"Quite," replies Esther, with steady slowness. "I don't like them, as a family. In fact, I hate them all; but I have had no quarrel with them."

"I wonder that you cared to spend a whole month and more with people that you hated," says Miss Bessy, with a sprightly smile.

"So do I, Bessy," answers Esther, bitterly, turning away her head; "but that's neither here nor there."

"Am I to understand, then," says Mrs. Brandon, with an inquisitorial elevation of nose and spectacles, "that an apparently groundless and, as far as I can judge, ungrateful feeling of dislike towards people who, from the little you have told us of them, seem always to have treated you with indulgent kindness, is your sole motive for wishing to decline this very desirable situation?"
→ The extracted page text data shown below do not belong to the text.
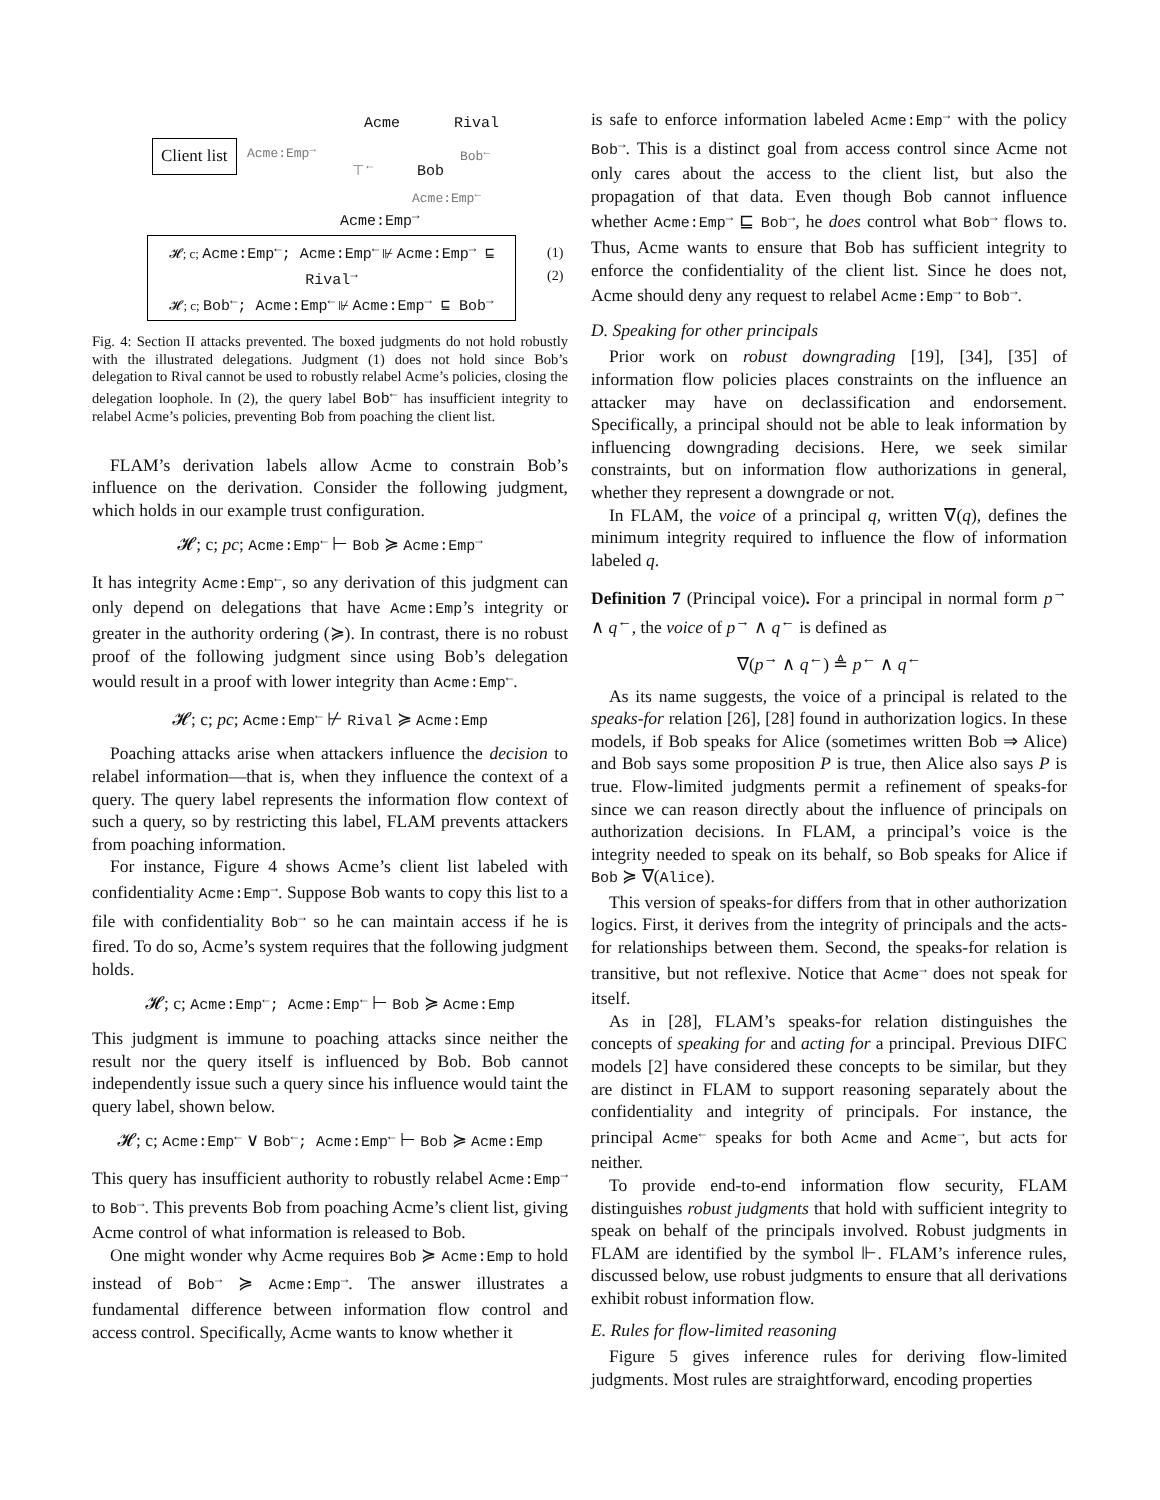Client list Acme:Emp<sup>→</sup>
Acme Rival
⊤<sup>←</sup>
Bob<sup>←</sup>
Bob
Acme:Emp<sup>←</sup>
Acme:Emp<sup>→</sup>
𝓗; c; Acme:Emp<sup>←</sup>; Acme:Emp<sup>←</sup> ⊮ Acme:Emp<sup>→</sup> ⊑ Rival<sup>→</sup>
𝓗; c; Bob<sup>←</sup>; Acme:Emp<sup>←</sup> ⊮ Acme:Emp<sup>→</sup> ⊑ Bob<sup>→</sup>
(1)
(2)
Fig. 4: Section II attacks prevented. The boxed judgments do not hold robustly with the illustrated delegations. Judgment (1) does not hold since Bob’s delegation to Rival cannot be used to robustly relabel Acme’s policies, closing the delegation loophole. In (2), the query label Bob<sup>←</sup> has insufficient integrity to relabel Acme’s policies, preventing Bob from poaching the client list.
FLAM’s derivation labels allow Acme to constrain Bob’s influence on the derivation. Consider the following judgment, which holds in our example trust configuration.
𝓗; c; pc; Acme:Emp<sup>←</sup> ⊢ Bob ≽ Acme:Emp<sup>→</sup>
It has integrity Acme:Emp<sup>←</sup>, so any derivation of this judgment can only depend on delegations that have Acme:Emp’s integrity or greater in the authority ordering (≽). In contrast, there is no robust proof of the following judgment since using Bob’s delegation would result in a proof with lower integrity than Acme:Emp<sup>←</sup>.
𝓗; c; pc; Acme:Emp<sup>←</sup> ⊬ Rival ≽ Acme:Emp
Poaching attacks arise when attackers influence the decision to relabel information—that is, when they influence the context of a query. The query label represents the information flow context of such a query, so by restricting this label, FLAM prevents attackers from poaching information.
For instance, Figure 4 shows Acme’s client list labeled with confidentiality Acme:Emp<sup>→</sup>. Suppose Bob wants to copy this list to a file with confidentiality Bob<sup>→</sup> so he can maintain access if he is fired. To do so, Acme’s system requires that the following judgment holds.
𝓗; c; Acme:Emp<sup>←</sup>; Acme:Emp<sup>←</sup> ⊢ Bob ≽ Acme:Emp
This judgment is immune to poaching attacks since neither the result nor the query itself is influenced by Bob. Bob cannot independently issue such a query since his influence would taint the query label, shown below.
𝓗; c; Acme:Emp<sup>←</sup> ∨ Bob<sup>←</sup>; Acme:Emp<sup>←</sup> ⊢ Bob ≽ Acme:Emp
This query has insufficient authority to robustly relabel Acme:Emp<sup>→</sup> to Bob<sup>→</sup>. This prevents Bob from poaching Acme’s client list, giving Acme control of what information is released to Bob.
One might wonder why Acme requires Bob ≽ Acme:Emp to hold instead of Bob<sup>→</sup> ≽ Acme:Emp<sup>→</sup>. The answer illustrates a fundamental difference between information flow control and access control. Specifically, Acme wants to know whether it
is safe to enforce information labeled Acme:Emp<sup>→</sup> with the policy Bob<sup>→</sup>. This is a distinct goal from access control since Acme not only cares about the access to the client list, but also the propagation of that data. Even though Bob cannot influence whether Acme:Emp<sup>→</sup> ⊑ Bob<sup>→</sup>, he does control what Bob<sup>→</sup> flows to. Thus, Acme wants to ensure that Bob has sufficient integrity to enforce the confidentiality of the client list. Since he does not, Acme should deny any request to relabel Acme:Emp<sup>→</sup> to Bob<sup>→</sup>.
D. Speaking for other principals
Prior work on robust downgrading [19], [34], [35] of information flow policies places constraints on the influence an attacker may have on declassification and endorsement. Specifically, a principal should not be able to leak information by influencing downgrading decisions. Here, we seek similar constraints, but on information flow authorizations in general, whether they represent a downgrade or not.
In FLAM, the voice of a principal q, written ∇(q), defines the minimum integrity required to influence the flow of information labeled q.
Definition 7 (Principal voice). For a principal in normal form p<sup>→</sup> ∧ q<sup>←</sup>, the voice of p<sup>→</sup> ∧ q<sup>←</sup> is defined as
∇(p<sup>→</sup> ∧ q<sup>←</sup>) ≜ p<sup>←</sup> ∧ q<sup>←</sup>
As its name suggests, the voice of a principal is related to the speaks-for relation [26], [28] found in authorization logics. In these models, if Bob speaks for Alice (sometimes written Bob ⇒ Alice) and Bob says some proposition P is true, then Alice also says P is true. Flow-limited judgments permit a refinement of speaks-for since we can reason directly about the influence of principals on authorization decisions. In FLAM, a principal’s voice is the integrity needed to speak on its behalf, so Bob speaks for Alice if Bob ≽ ∇(Alice).
This version of speaks-for differs from that in other authorization logics. First, it derives from the integrity of principals and the acts-for relationships between them. Second, the speaks-for relation is transitive, but not reflexive. Notice that Acme<sup>→</sup> does not speak for itself.
As in [28], FLAM’s speaks-for relation distinguishes the concepts of speaking for and acting for a principal. Previous DIFC models [2] have considered these concepts to be similar, but they are distinct in FLAM to support reasoning separately about the confidentiality and integrity of principals. For instance, the principal Acme<sup>←</sup> speaks for both Acme and Acme<sup>→</sup>, but acts for neither.
To provide end-to-end information flow security, FLAM distinguishes robust judgments that hold with sufficient integrity to speak on behalf of the principals involved. Robust judgments in FLAM are identified by the symbol ⊩. FLAM’s inference rules, discussed below, use robust judgments to ensure that all derivations exhibit robust information flow.
E. Rules for flow-limited reasoning
Figure 5 gives inference rules for deriving flow-limited judgments. Most rules are straightforward, encoding properties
"When one has seen better days," answered the poor proud child, sighing, "one wishes to keep as far as possible from any of those who have known one formerly."

"Tut!" answers Mrs. Brandon, chidingly; "it can be a matter of very little consequence to people in the position of the Gerards whether you have a few pounds a year more or less. They can afford to be kind to you, whatever your circumstances may be!"

"I don't want them to be kind to me," cries the girl, fiercely, stung into swift anger. "I know nothing I should dislike more. The only wish I have, with regard to the whole family, is that I should never hear their names mentioned again!"

Mrs. Brandon seats herself at the table, and begins to pour out the tea out of a huge, deep-bodied family tea-pot. Miss Bessy divides the small curling rashers of fat bacon into four exactly equal portions. At Plas Berwyn it is generally a case of "Cynegan's Feast; or enough and no waste." That is to say, at the first onslaught everything vanishes; and if any one, with fruitless gluttony, craves a second help, he must console himself with the idea that many medical men agree in the opinion that, in order to preserve ourselves in perfect health, we should always rise from table feeling hungry.

"If," says Mrs. Brandon, resuming the conversation, and setting her words to the music of a peculiarly crisp piece of toast, which she eats with a rather infuriating sound of crunching—"If, Esther, you can be deterred by so trivial an obstacle from availing yourself of an opportunity, humanly speaking, so promising—a door, I may say, opened for you in a special and remarkable manner, in answer to prayer—you cannot expect me to exert myself a second time on your behalf."

Esther stoops her head in silence over her fat bacon, which she has not the heart to eat.